> **Passage**

——————

Course pages 2012–13

# Algorithms II

**Principal lecturer:** Dr Frank Stajano**Taken by:** Part IB**Past exam questions****Information for supervisors** (contact lecturer for access permission)

No. of lectures: 12

Suggested hours of supervisions: 3

Prerequisite courses: Algorithms I

This course is a prerequisite for Computer Graphics and Image Processing, Complexity Theory, Artificial Intelligence I and II.

## Aims

The aim of this course is to give further insights into the design and analysis of non-trivial algorithms through the discussion of several complex algorithms in the fields of graphs and computer graphics, which are increasingly critical for a wide range of applications.

——————

> **Written instruction**
Write the next part of the Algorithms II course page, picking up right after its last sentence.

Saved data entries
——————

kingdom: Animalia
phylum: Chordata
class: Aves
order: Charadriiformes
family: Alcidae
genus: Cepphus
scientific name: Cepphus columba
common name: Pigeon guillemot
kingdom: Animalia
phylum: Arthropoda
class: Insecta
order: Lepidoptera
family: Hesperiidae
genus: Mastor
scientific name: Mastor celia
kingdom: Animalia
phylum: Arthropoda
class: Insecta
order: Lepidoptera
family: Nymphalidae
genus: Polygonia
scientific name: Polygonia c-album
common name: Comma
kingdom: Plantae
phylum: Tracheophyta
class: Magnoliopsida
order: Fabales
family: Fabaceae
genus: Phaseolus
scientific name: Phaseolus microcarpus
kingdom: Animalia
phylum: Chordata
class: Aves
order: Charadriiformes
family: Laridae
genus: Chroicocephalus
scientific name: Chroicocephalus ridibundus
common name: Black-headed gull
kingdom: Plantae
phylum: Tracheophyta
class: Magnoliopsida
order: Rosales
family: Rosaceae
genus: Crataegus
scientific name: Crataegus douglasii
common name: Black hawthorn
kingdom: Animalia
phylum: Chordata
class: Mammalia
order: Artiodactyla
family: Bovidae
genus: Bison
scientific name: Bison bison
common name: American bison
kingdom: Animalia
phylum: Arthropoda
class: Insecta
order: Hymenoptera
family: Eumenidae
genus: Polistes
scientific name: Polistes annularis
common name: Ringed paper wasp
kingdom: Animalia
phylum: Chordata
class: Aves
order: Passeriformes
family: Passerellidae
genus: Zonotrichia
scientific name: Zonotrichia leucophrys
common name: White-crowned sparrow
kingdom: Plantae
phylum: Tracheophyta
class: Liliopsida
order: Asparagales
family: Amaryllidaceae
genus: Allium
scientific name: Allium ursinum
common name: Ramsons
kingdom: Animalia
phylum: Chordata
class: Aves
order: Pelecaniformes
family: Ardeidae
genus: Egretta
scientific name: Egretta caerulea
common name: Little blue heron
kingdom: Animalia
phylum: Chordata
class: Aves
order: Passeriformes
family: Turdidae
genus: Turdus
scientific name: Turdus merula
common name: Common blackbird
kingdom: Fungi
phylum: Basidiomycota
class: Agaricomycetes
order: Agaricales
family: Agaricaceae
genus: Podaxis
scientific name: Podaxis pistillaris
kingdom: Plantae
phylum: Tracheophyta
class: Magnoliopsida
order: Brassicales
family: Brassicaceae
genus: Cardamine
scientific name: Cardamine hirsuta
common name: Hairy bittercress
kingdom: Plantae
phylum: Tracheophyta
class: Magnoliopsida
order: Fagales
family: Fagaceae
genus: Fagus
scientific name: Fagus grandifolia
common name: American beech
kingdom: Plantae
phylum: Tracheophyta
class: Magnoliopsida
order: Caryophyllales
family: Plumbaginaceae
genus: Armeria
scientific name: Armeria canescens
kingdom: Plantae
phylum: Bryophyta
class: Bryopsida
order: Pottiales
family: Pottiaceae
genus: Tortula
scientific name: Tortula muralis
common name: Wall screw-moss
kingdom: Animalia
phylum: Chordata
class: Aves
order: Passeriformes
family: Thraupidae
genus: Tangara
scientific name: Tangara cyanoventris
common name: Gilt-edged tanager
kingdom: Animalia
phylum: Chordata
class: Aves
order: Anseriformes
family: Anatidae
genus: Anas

——————

> **Response to this task**
## Lectures

**Advanced data structures.**Fibonacci heaps. Disjoint sets. Van Emde Boas trees. [Ref: Cormen et al. Ch 19, 20, 21] [4 lectures]**Graph algorithms.**Graph representations. Breadth-first and depth-first search. Topological sort. Minimum spanning tree. Kruskal and Prim algorithms. Shortest paths. Bellman-Ford and Dijkstra algorithms. Maximum flow. Ford-Fulkerson method. Matchings in bipartite graphs. [Ref: Ch 22, 23, 24, 25, 26] [6 lectures]**Multithreaded algorithms.**Matrix multiplication. Mergesort. [Ref: Ch 27] [1 lecture]**Geometric algorithms.**Intersection of segments. Convex hull: Graham’s scan, Jarvis’s march. [Ref: Ch 33] [1 lecture]

## Objectives

At the end of the course students should

- have a good understanding of how several elaborate algorithms work;
- have a good understanding of how a smart choice of data structures may be used to increase the efficiency of particular algorithms;
- be able to analyse the space and time efficiency of complex algorithms;
- be able to design new algorithms or modify existing ones for new applications and reason about the efficiency of the result.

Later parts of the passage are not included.